___ Page extract
Tag Archives: Reading

Ten Tips for Sanity in the Time of Trump

Until this week, I kept my sanity reasonably well.  The Women’s March right after the Inauguration helped a lot:  singing and chanting with so many energetic, like-minded people from all over the country.  Since then, here’s what has worked for me:

Sign which says Achieving Our Full Selves by Fully Embracing Each Other.
  • Take action.  From learning about the Dutch resistance, I know that even small things really help, and that there’s a job for everyone.  I do what I’m good at and care the most deeply about, with people I like and respect, at reasonable hours.  Some of this isn’t fun, but at least I know I’m not colluding with the other side through despair or inaction.  My partner and I dig deeper into our household budget, prioritizing organizations who are suing the Administration, and those who are providing legal aid to migrants.  I like writing those checks and I know they add up.
  • Play with little children.  It reminds me why all these issues matter so much, and that there is hope for the world as long as kids are being instilled with love, creativity and caring.  Let them lead the way, at least to some extent.  Many of them have such programmed lives.  And be sure to read books to them, no matter how young they are.  Babies love books.
______
▸ **Directive A**:
Duplicate word for word the stretch of the sanity tips post from "Until this week, I" through "they add up.".
The post and the records are unrelated to each other.
___ Material for this task
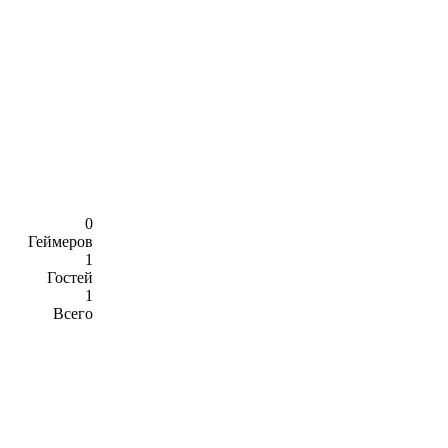
0
Геймеров
1
Гостей
1
Всего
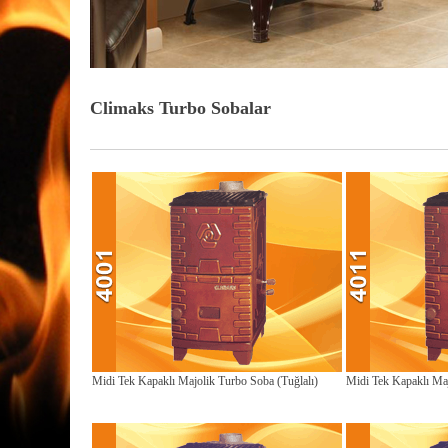
Climaks Turbo Sobalar
Midi Tek Kapaklı Majolik Turbo Soba (Tuğlalı)
Midi Tek Kapaklı Ma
______
▸ **Directive B**:
Set down, word for word, the stretch of the records from the line that contains "Climaks Turbo Sobalar" through the last line of the records.

▸ **Task output A**:
Until this week, I kept my sanity reasonably well.  The Women’s March right after the Inauguration helped a lot:  singing and chanting with so many energetic, like-minded people from all over the country.  Since then, here’s what has worked for me:

Sign which says Achieving Our Full Selves by Fully Embracing Each Other.
  • Take action.  From learning about the Dutch resistance, I know that even small things really help, and that there’s a job for everyone.  I do what I’m good at and care the most deeply about, with people I like and respect, at reasonable hours.  Some of this isn’t fun, but at least I know I’m not colluding with the other side through despair or inaction.  My partner and I dig deeper into our household budget, prioritizing organizations who are suing the Administration, and those who are providing legal aid to migrants.  I like writing those checks and I know they add up.

▸ **Task output B**:
Climaks Turbo Sobalar
Midi Tek Kapaklı Majolik Turbo Soba (Tuğlalı)
Midi Tek Kapaklı Ma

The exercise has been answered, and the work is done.